Tuesday, June 5, 2018

Various ways of writing Neural Network with Flux: to write complex model

Abstract

Flux is one of the deep learning packages in Julia. It is flexible and easy to use. But, there are not enough examples to grasp the points, although the official documents and model zoo somehow work. So, here, on this article, I'll write down some types of model and the points where I was caught. I'm still on the phase of exploring Flux by reading the source code and trial-error. So, if you find something strange or mistake, please let me know.
On this article, I'll use Julia version 0.6.2.




Exploring

At first, for the exploring, I'll make three types of data: dataA, testA and dataSet.

using Flux

dataA = [1,2,3]
testA = [1.0, 1.0, 1.0]

srand(1234)
dataB = rand(100, 3)
labelB = dataB[:, 1] * 10.0 + dataB[:, 2] * 100.0 + dataB[:, 3] * 1000.0

dataSet = []
for i in 1:length(labelB)
    push!(dataSet, (dataB[i,:], labelB[i]))
end

Before making the models, it is better to check how function for layer works. With Flux, basically, the layer has input and output. By training, we can update the weights.

# simple dense layer
denseA = Dense(3,1)
@show denseA(dataA)
denseA(dataA) = param([2.75524])

Next, I'll make some types of model which don't have any problem. The function Chain() enables us to concisely write the models. The following code express three types of models: modelA, modelB and modelC.
  • modelA: the simple model using Chain function
  • modelB: the model written by Chain contains another model also written by Chain
  • modelC: the model using Chain with user-defined function

These models accept input data and output the calculated values with initial weights.

# simple chain
modelA = Chain(
    Dense(3, 5, relu),
    Dense(5, 1, identity)
)
@show modelA(dataA)

# model in model
modelInsideA = Chain(
    Dense(3, 5, relu),
    Dense(5, 3, relu)
)
modelB = Chain(
    modelInsideA,
    Dense(3, 1, identity)
)
@show modelB(dataA)

# use user-defined layer
function OriginalLayer()
    return x -> x
end

modelC = Chain(
    Dense(3, 5),
    OriginalLayer(),
    Dense(5, 1, identity)
)
@show modelC(dataA)
modelA(dataA) = param([-0.251308])
modelB(dataA) = param([-0.196907])
modelC(dataA) = param([7.42981])

The models above can be trained with proper training data set. The following part of the codes will train the model and calculate the output to test data.

using Flux: @epochs

lossA(x, y) = Flux.mse(modelA(x), y)
optA = SGD(Flux.params(modelA), 0.00001)
@epochs 100 Flux.train!(lossA, dataSet, optA)

lossB(x, y) = Flux.mse(modelB(x), y)
optB = SGD(Flux.params(modelB), 0.00001)
@epochs 100 Flux.train!(lossB, dataSet, optB)

lossC(x, y) = Flux.mse(modelC(x), y)
optC = SGD(Flux.params(modelC), 0.00001)
@epochs 100 Flux.train!(lossC, dataSet, optC)

# 1110
@show modelA(testA)
@show modelB(testA)

+++

> **To be done**:
1: Decide whether each statement agrees with the Flux article, answering yes or no and quoting the article's deciding words: (a) The article uses Julia version 0.6.2. (b) modelC is built with Chain and a user-defined function. (c) Each model is trained for 1000 epochs.
2: Please copy, verbatim, the part of the records that opens with their first line and closes with the line containing "pe Ascultare post", both ends included. Leave the pictures out of your answer.

Stored data entries
+++

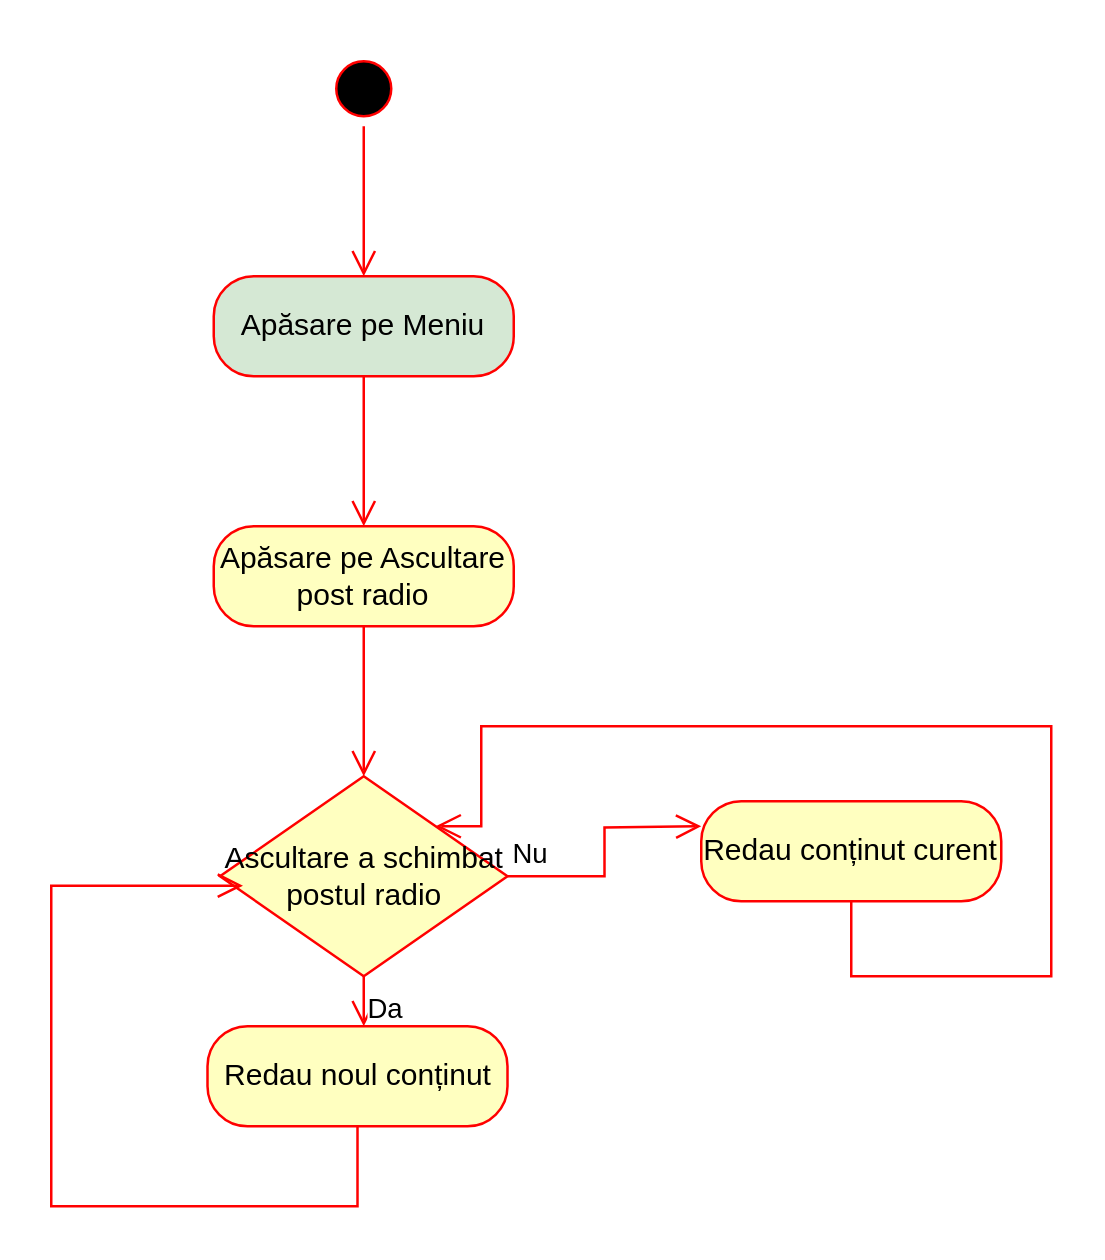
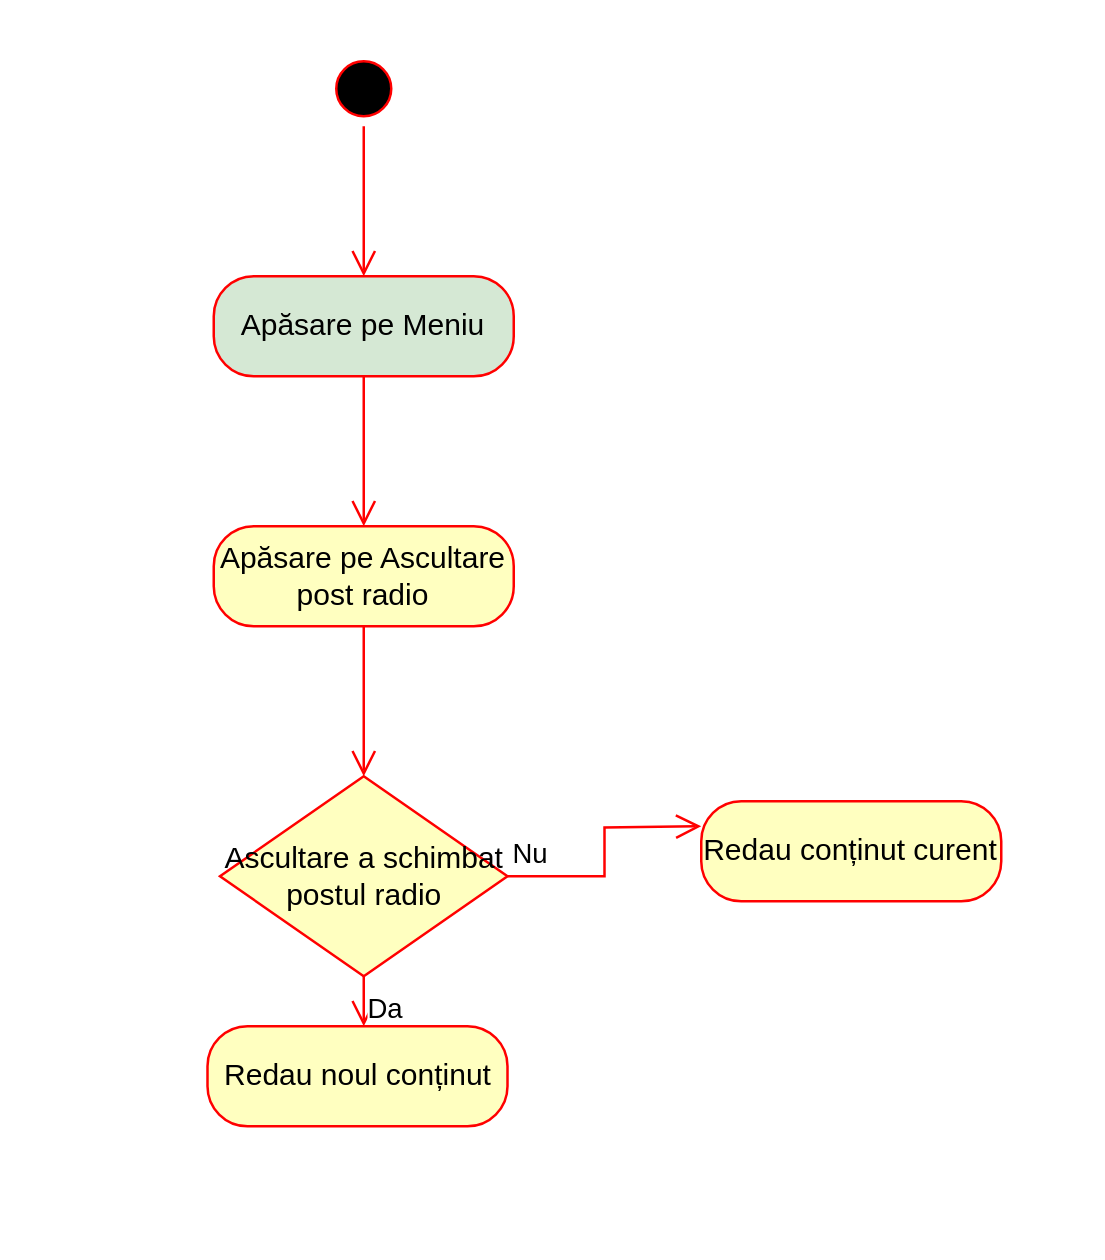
  <mxCell id="0" />
  <mxCell id="1" parent="0" />
  <mxCell id="2" value="" style="ellipse;html=1;shape=startState;fillColor=#000000;strokeColor=#ff0000;direction=west;" vertex="1" parent="1"><mxGeometry x="130" y="20" width="30" height="30" as="geometry" /></mxCell>
  <mxCell id="3" value="" style="edgeStyle=orthogonalEdgeStyle;html=1;verticalAlign=bottom;endArrow=open;endSize=8;strokeColor=#ff0000;rounded=0;" edge="1" source="2" parent="1"><mxGeometry relative="1" as="geometry"><mxPoint x="145" y="110" as="targetPoint" /></mxGeometry></mxCell>
  <mxCell id="4" value="Apăsare pe Meniu" style="rounded=1;whiteSpace=wrap;html=1;arcSize=40;fontColor=#000000;fillColor=#d5e8d4;strokeColor=#ff0000;" vertex="1" parent="1"><mxGeometry x="85" y="110" width="120" height="40" as="geometry" /></mxCell>
  <mxCell id="5" value="" style="edgeStyle=orthogonalEdgeStyle;html=1;verticalAlign=bottom;endArrow=open;endSize=8;strokeColor=#ff0000;rounded=0;" edge="1" source="4" parent="1"><mxGeometry relative="1" as="geometry"><mxPoint x="145" y="210" as="targetPoint" /></mxGeometry></mxCell>
  <mxCell id="6" value="Apăsare pe Ascultare post radio" style="rounded=1;whiteSpace=wrap;html=1;arcSize=40;fontColor=#000000;fillColor=#ffffc0;strokeColor=#ff0000;" vertex="1" parent="1"><mxGeometry x="85" y="210" width="120" height="40" as="geometry" /></mxCell>
  <mxCell id="7" value="" style="edgeStyle=orthogonalEdgeStyle;html=1;verticalAlign=bottom;endArrow=open;endSize=8;strokeColor=#ff0000;rounded=0;" edge="1" source="6" parent="1"><mxGeometry relative="1" as="geometry"><mxPoint x="145" y="310" as="targetPoint" /></mxGeometry></mxCell>
  <mxCell id="8" value="Ascultare a schimbat postul radio" style="rhombus;whiteSpace=wrap;html=1;fontColor=#000000;fillColor=#ffffc0;strokeColor=#ff0000;" vertex="1" parent="1"><mxGeometry x="87.5" y="310" width="115" height="80" as="geometry" /></mxCell>
  <mxCell id="9" value="Nu" style="edgeStyle=orthogonalEdgeStyle;html=1;align=left;verticalAlign=bottom;endArrow=open;endSize=8;strokeColor=#ff0000;rounded=0;" edge="1" source="8" parent="1"><mxGeometry x="-1" relative="1" as="geometry"><mxPoint x="280" y="330" as="targetPoint" /></mxGeometry></mxCell>
  <mxCell id="10" value="Da" style="edgeStyle=orthogonalEdgeStyle;html=1;align=left;verticalAlign=top;endArrow=open;endSize=8;strokeColor=#ff0000;rounded=0;" edge="1" source="8" parent="1"><mxGeometry x="-1" relative="1" as="geometry"><mxPoint x="145" y="410" as="targetPoint" /></mxGeometry></mxCell>
  <mxCell id="11" value="Redau conținut curent" style="rounded=1;whiteSpace=wrap;html=1;arcSize=40;fontColor=#000000;fillColor=#ffffc0;strokeColor=#ff0000;" vertex="1" parent="1"><mxGeometry x="280" y="320" width="120" height="40" as="geometry" /></mxCell>
- <mxCell id="12" value="" style="edgeStyle=orthogonalEdgeStyle;html=1;verticalAlign=bottom;endArrow=open;endSize=8;strokeColor=#ff0000;rounded=0;entryX=1;entryY=0;entryDx=0;entryDy=0;" edge="1" source="11" parent="1" target="8"><mxGeometry relative="1" as="geometry"><mxPoint x="190" y="330" as="targetPoint" /><Array as="points"><mxPoint x="340" y="390" /><mxPoint x="420" y="390" /><mxPoint x="420" y="290" /><mxPoint x="192" y="290" /><mxPoint x="192" y="330" /></Array></mxGeometry></mxCell>
  <mxCell id="13" value="Redau noul conținut" style="rounded=1;whiteSpace=wrap;html=1;arcSize=40;fontColor=#000000;fillColor=#ffffc0;strokeColor=#ff0000;" vertex="1" parent="1"><mxGeometry x="82.5" y="410" width="120" height="40" as="geometry" /></mxCell>
- <mxCell id="14" value="" style="edgeStyle=orthogonalEdgeStyle;html=1;verticalAlign=bottom;endArrow=open;endSize=8;strokeColor=#ff0000;rounded=0;entryX=0.08;entryY=0.547;entryDx=0;entryDy=0;entryPerimeter=0;" edge="1" source="13" parent="1" target="8"><mxGeometry relative="1" as="geometry"><mxPoint x="142" y="530" as="targetPoint" /><Array as="points"><mxPoint x="142" y="482" /><mxPoint x="20" y="482" /><mxPoint x="20" y="354" /></Array></mxGeometry></mxCell>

+++

> **Answers for the tasks**:
1:
(a) Yes: "On this article, I'll use Julia version 0.6.2."
(b) Yes: "modelC: the model using Chain with user-defined function"
(c) No: "@epochs 100 Flux.train!(lossA, dataSet, optA)"

2:
  <mxCell id="0" />
  <mxCell id="1" parent="0" />
  <mxCell id="2" value="" style="ellipse;html=1;shape=startState;fillColor=#000000;strokeColor=#ff0000;direction=west;" vertex="1" parent="1"><mxGeometry x="130" y="20" width="30" height="30" as="geometry" /></mxCell>
  <mxCell id="3" value="" style="edgeStyle=orthogonalEdgeStyle;html=1;verticalAlign=bottom;endArrow=open;endSize=8;strokeColor=#ff0000;rounded=0;" edge="1" source="2" parent="1"><mxGeometry relative="1" as="geometry"><mxPoint x="145" y="110" as="targetPoint" /></mxGeometry></mxCell>
  <mxCell id="4" value="Apăsare pe Meniu" style="rounded=1;whiteSpace=wrap;html=1;arcSize=40;fontColor=#000000;fillColor=#d5e8d4;strokeColor=#ff0000;" vertex="1" parent="1"><mxGeometry x="85" y="110" width="120" height="40" as="geometry" /></mxCell>
  <mxCell id="5" value="" style="edgeStyle=orthogonalEdgeStyle;html=1;verticalAlign=bottom;endArrow=open;endSize=8;strokeColor=#ff0000;rounded=0;" edge="1" source="4" parent="1"><mxGeometry relative="1" as="geometry"><mxPoint x="145" y="210" as="targetPoint" /></mxGeometry></mxCell>
  <mxCell id="6" value="Apăsare pe Ascultare post radio" style="rounded=1;whiteSpace=wrap;html=1;arcSize=40;fontColor=#000000;fillColor=#ffffc0;strokeColor=#ff0000;" vertex="1" parent="1"><mxGeometry x="85" y="210" width="120" height="40" as="geometry" /></mxCell>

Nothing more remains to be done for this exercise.